In March this year my marriage ended. A few weeks later, my gran died. Then I was taken into hospital for surgery because of an ectopic pregnancy. I hadn’t even realised that I was expecting; I must have fallen pregnant shortly before we decided to separate. It was the worst two months of my life. I struggled to cope.

In August my mum said that she wanted us to go on a Christian holiday, as a family. My parents offered to pay for me to go. It was very unexpected, and just what I needed. I planned to keep my mouth shut, as I didn’t want to feel judged.

On one of the days, I went on a boat trip with a handful of people. People started sharing their testimonies. I thought ‘Oh my goodness, I wanted to keep this quiet.’ But I felt compelled to share my story, and as it was a small group, I felt quite comfortable. It was very emotional and raw. It was hard to do, but I am so glad that I did it. One of the girls listening, who was older than me, then told me her story. She had been through almost exactly the same thing as me. She had got married very young, got divorced, lost a baby. It was quite clear that God had put us both on that holiday for a reason. From then on, I felt this overwhelming sense of grace.

When you grow up as a Christian and go to church regularly, it can be easy to just get swept along with it. But now, the meaning of grace has completely changed for me. I came away from the holiday feeling renewed; I had found my faith in God again. I thought: ‘I want to change the reason why I’m living.’ I got in contact with Ben and Clare Turner, who run Richmond Holidays, to tell them my story ? and to apply to work for a season withed the company.

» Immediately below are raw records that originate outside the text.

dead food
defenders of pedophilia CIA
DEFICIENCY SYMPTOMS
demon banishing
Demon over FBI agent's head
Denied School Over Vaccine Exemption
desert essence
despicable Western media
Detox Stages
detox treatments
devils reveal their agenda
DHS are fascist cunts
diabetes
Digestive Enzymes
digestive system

I wanted the opportunity to be surrounded by Christians and to give something back after all they’ve given me.



Louise Champness went with Tearfund to Cochabamba, Bolivia, to work with vulnerable girls and young mothers

When I was younger I had an ambition to do missionary work abroad. But when I arrived in Cochabamba to work among vulnerable women, I felt helpless to make much of a difference in the face of so much poverty. I was freshly out of school, and felt that I didn’t have many skills to offer. I didn’t even speak Spanish. Despite that, God really used me in my weakness. It was a very humbling experience.

The charity that my Tearfund group worked with was called Mosoj Yan, meaning ‘A new way’ Launched in 1991, it has three main projects ? a centre in the heart of the city for girls whose mothers work on the streets, where they can have a hot meal and receive help with their homework. Another project for girls who have been abused or abandoned is located on the outskirts of the city. Here the girls are taught basic skills such as sewing, and are eventually encouraged to return to live with their families, if possible. A third project seeks to befriend women who live on the streets, especially those on drugs and with young babies. The trip was four months long; we spent a month working in each of these three areas and two final weeks travelling.

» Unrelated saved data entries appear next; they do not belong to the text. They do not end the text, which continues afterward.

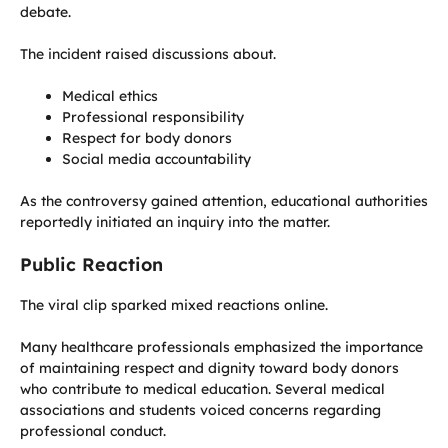
debate.
The incident raised discussions about.
Medical ethics
Professional responsibility
Respect for body donors
Social media accountability
As the controversy gained attention, educational authorities
reportedly initiated an inquiry into the matter.
Public Reaction
The viral clip sparked mixed reactions online.
Many healthcare professionals emphasized the importance
of maintaining respect and dignity toward body donors
who contribute to medical education. Several medical
associations and students voiced concerns regarding
professional conduct.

We went out at night in pairs, with a couple of the charity workers, in order to befriend girls on the streets. One of the girls, who was about 15, had a young toddler with her. He was pretending to be a train and crawling through her legs as she sniffed glue. I was so struck by it; here was a toddler, playing as any toddler would, but his mother had an addiction and hardly any future. I had a real sense of compassion and hopelessness. When, later that evening, I got back to the small bungalow where our team was staying, I was so grateful for the roof over our heads.

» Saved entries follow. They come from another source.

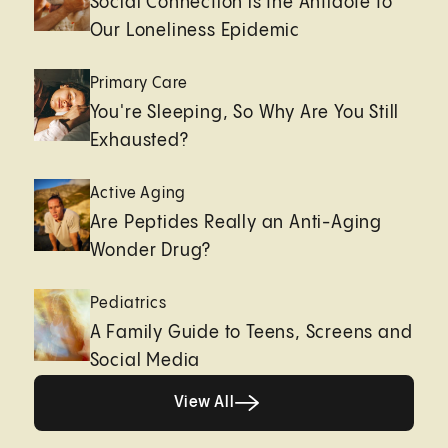
Social Connection is the Antidote to
Our Loneliness Epidemic
Primary Care
You're Sleeping, So Why Are You Still
Exhausted?
Active Aging
Are Peptides Really an Anti-Aging
Wonder Drug?
Pediatrics
A Family Guide to Teens, Screens and
Social Media
View All
View All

Working with the women taught me to be less judgemental. Before I went, I saw prostitution as something that is really wrong and I couldn’t see why anyone would do it. Now, while I do still see it as wrong, I feel that if I had been born into the sort of situation that these women face, and not shown any love ? who knows, I could be doing the same.

Going on the trip has given me an awareness that it’s not what we have, or doing things that are great in the world’s eyes, that matter. I have since done some volunteering for a vulnerable women’s project in Newcastle. We might not be able to eradicate poverty, but we can, as Mother Teresa famously said, do ‘small things with great love.’